If You Feel Too Much, by Jamie Tworkowski

Tworkowski, author of the viral story "To Write Love on Her Arms" and founder of a suicide prevention non-profit of the same name, here presents a curated collection of blog posts, letters, and meditations arranged chronologically. I found it surprising, mainly because I thought the writing of an anti-depression advocate wouldn't depress me so much. The message is good: people need other people, and sometimes people need help, and it's okay to ask for help because needing and getting help doesn't make you less loved as a person. So why did Tworkowski's writing make me so depressed? Perhaps it's a quirk of my own psychology, but accepting my need of other people and growing to love myself had to be founded internally. Sometimes love can be a burden...sometimes someone telling you how much they need you can add to your sense of guilt in not loving yourself and your inability to love them the way they love you.

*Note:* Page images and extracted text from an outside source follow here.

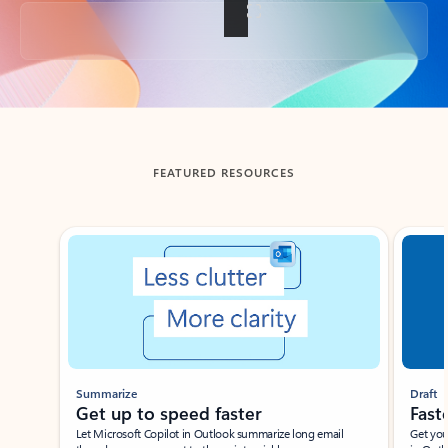
Back to tabs
FEATURED RESOURCES
Showing slide 1 of 3
Summarize
Draft
Get up to speed faster ​
Fast
Let Microsoft Copilot in Outlook summarize long email
Get you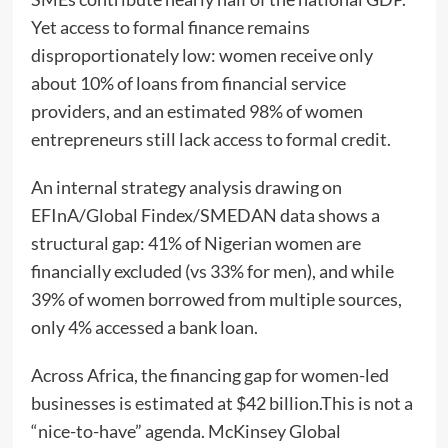
Yet access to formal finance remains
disproportionately low: women receive only
about 10% of loans from financial service
providers, and an estimated 98% of women
entrepreneurs still lack access to formal credit.
An internal strategy analysis drawing on
EFInA/Global Findex/SMEDAN data shows a
structural gap: 41% of Nigerian women are
financially excluded (vs 33% for men), and while
39% of women borrowed from multiple sources,
only 4% accessed a bank loan.
Across Africa, the financing gap for women-led
businesses is estimated at $42 billion.This is not a
“nice-to-have” agenda. McKinsey Global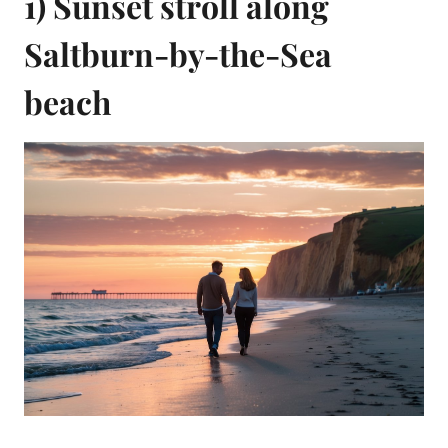
1) Sunset stroll along
Saltburn-by-the-Sea
beach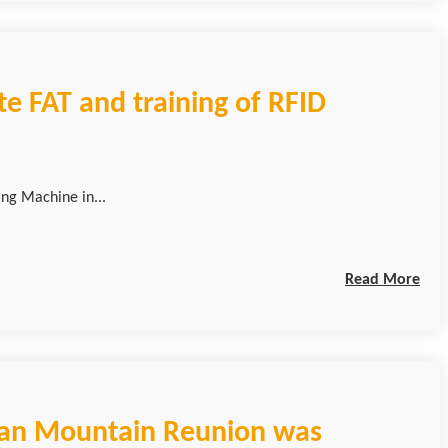
e FAT and training of RFID
ing Machine in...
Read More
pan Mountain Reunion was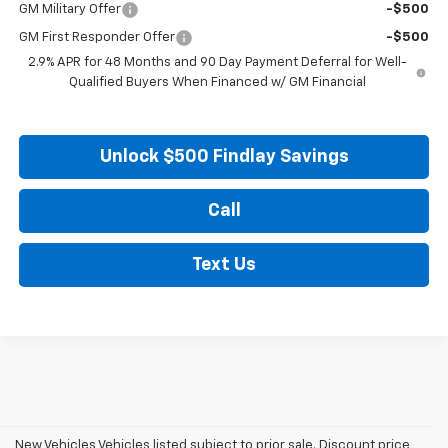
GM Military Offer
-$500
GM First Responder Offer
-$500
2.9% APR for 48 Months and 90 Day Payment Deferral for Well-
Qualified Buyers When Financed w/ GM Financial
Unlock $500 Findlay Savings
Call
Text Us
New Vehicles Vehicles listed subject to prior sale. Discount price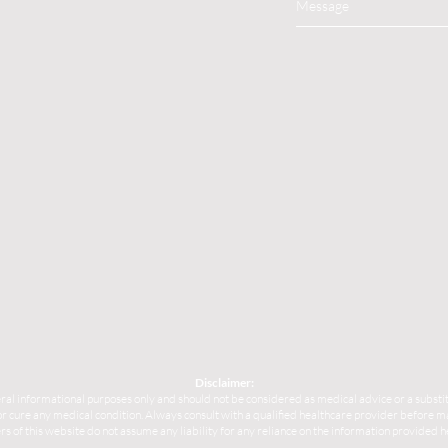
Disclaimer:
ral informational purposes only and should not be considered as medical advice or a substit
, or cure any medical condition. Always consult with a qualified healthcare provider before
s of this website do not assume any liability for any reliance on the information provided h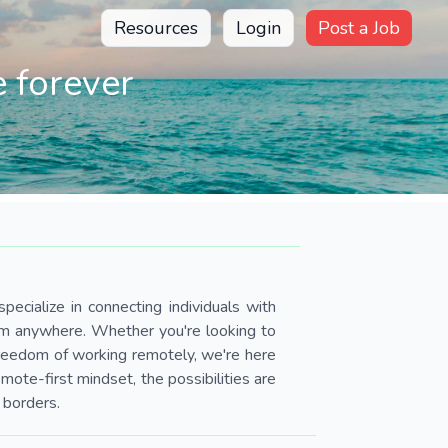
Resources
Login
Post a Job
 forever
pecialize in connecting individuals with
om anywhere. Whether you're looking to
 freedom of working remotely, we're here
ote-first mindset, the possibilities are
 borders.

On top of that, I couldn't help but think the whole time I was reading that there are so many other tangible needs in the world. Of course we're all entitled to our feelings, good and bad, and of course depression and suicide are awful things. But with millions around the world starving, or lacking clean drinking water, or affected by preventable infectious disease, or living in abject poverty, should so many people's efforts really be spent on First World citizens who feel kind of sad? It's a cruel calculus, and likely many people disagree with me. Maybe it's easy to feel this way because I don't currently suffer from depression. I just worry that we here in the U.S. and other western countries lack perspective, and that if we worked as hard on loving the starving, homeless orphan halfway across the globe as we do on loving ourselves, the whole world would be a little bit better.

I'm glad people find Tworkowski's message hopeful and helpful, and he certainly does have a gift for writing, but I would have a very hard time recommending this book.